AIM OF THE TASK: Repeat each entry verbatim.

>>>>>

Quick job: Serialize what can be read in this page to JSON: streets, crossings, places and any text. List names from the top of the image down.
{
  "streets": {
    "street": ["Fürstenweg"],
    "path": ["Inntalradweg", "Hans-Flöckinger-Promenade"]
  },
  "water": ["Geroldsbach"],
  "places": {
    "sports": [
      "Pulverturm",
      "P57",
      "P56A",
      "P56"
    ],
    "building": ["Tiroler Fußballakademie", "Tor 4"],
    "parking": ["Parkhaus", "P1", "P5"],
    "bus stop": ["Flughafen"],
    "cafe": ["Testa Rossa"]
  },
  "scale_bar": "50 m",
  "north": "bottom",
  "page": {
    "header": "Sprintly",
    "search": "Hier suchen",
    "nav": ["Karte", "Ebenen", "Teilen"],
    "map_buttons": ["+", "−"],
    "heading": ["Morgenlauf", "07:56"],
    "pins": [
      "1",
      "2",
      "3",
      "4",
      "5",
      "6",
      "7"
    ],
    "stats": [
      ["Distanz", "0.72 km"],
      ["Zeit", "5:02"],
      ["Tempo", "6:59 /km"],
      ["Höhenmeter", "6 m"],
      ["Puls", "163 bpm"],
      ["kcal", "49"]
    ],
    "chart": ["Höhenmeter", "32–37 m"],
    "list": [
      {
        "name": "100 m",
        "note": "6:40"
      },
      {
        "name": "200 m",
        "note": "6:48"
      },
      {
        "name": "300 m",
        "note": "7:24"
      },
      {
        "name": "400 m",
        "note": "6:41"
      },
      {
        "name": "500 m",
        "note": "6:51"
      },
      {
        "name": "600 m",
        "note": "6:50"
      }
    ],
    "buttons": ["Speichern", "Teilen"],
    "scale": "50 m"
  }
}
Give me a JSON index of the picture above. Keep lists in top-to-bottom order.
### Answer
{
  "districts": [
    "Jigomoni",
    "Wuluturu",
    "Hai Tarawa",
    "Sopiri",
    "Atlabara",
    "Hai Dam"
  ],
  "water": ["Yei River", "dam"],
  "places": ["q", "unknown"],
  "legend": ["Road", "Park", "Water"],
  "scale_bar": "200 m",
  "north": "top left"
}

<<<<<

RESULT FOR THIS TASK:
Quick job: Serialize what can be read in this page to JSON: streets, crossings, places and any text. List names from the top of the image down.
{
  "streets": {
    "street": ["Fürstenweg"],
    "path": ["Inntalradweg", "Hans-Flöckinger-Promenade"]
  },
  "water": ["Geroldsbach"],
  "places": {
    "sports": [
      "Pulverturm",
      "P57",
      "P56A",
      "P56"
    ],
    "building": ["Tiroler Fußballakademie", "Tor 4"],
    "parking": ["Parkhaus", "P1", "P5"],
    "bus stop": ["Flughafen"],
    "cafe": ["Testa Rossa"]
  },
  "scale_bar": "50 m",
  "north": "bottom",
  "page": {
    "header": "Sprintly",
    "search": "Hier suchen",
    "nav": ["Karte", "Ebenen", "Teilen"],
    "map_buttons": ["+", "−"],
    "heading": ["Morgenlauf", "07:56"],
    "pins": [
      "1",
      "2",
      "3",
      "4",
      "5",
      "6",
      "7"
    ],
    "stats": [
      ["Distanz", "0.72 km"],
      ["Zeit", "5:02"],
      ["Tempo", "6:59 /km"],
      ["Höhenmeter", "6 m"],
      ["Puls", "163 bpm"],
      ["kcal", "49"]
    ],
    "chart": ["Höhenmeter", "32–37 m"],
    "list": [
      {
        "name": "100 m",
        "note": "6:40"
      },
      {
        "name": "200 m",
        "note": "6:48"
      },
      {
        "name": "300 m",
        "note": "7:24"
      },
      {
        "name": "400 m",
        "note": "6:41"
      },
      {
        "name": "500 m",
        "note": "6:51"
      },
      {
        "name": "600 m",
        "note": "6:50"
      }
    ],
    "buttons": ["Speichern", "Teilen"],
    "scale": "50 m"
  }
}
Give me a JSON index of the picture above. Keep lists in top-to-bottom order.
### Answer
{
  "districts": [
    "Jigomoni",
    "Wuluturu",
    "Hai Tarawa",
    "Sopiri",
    "Atlabara",
    "Hai Dam"
  ],
  "water": ["Yei River", "dam"],
  "places": ["q", "unknown"],
  "legend": ["Road", "Park", "Water"],
  "scale_bar": "200 m",
  "north": "top left"
}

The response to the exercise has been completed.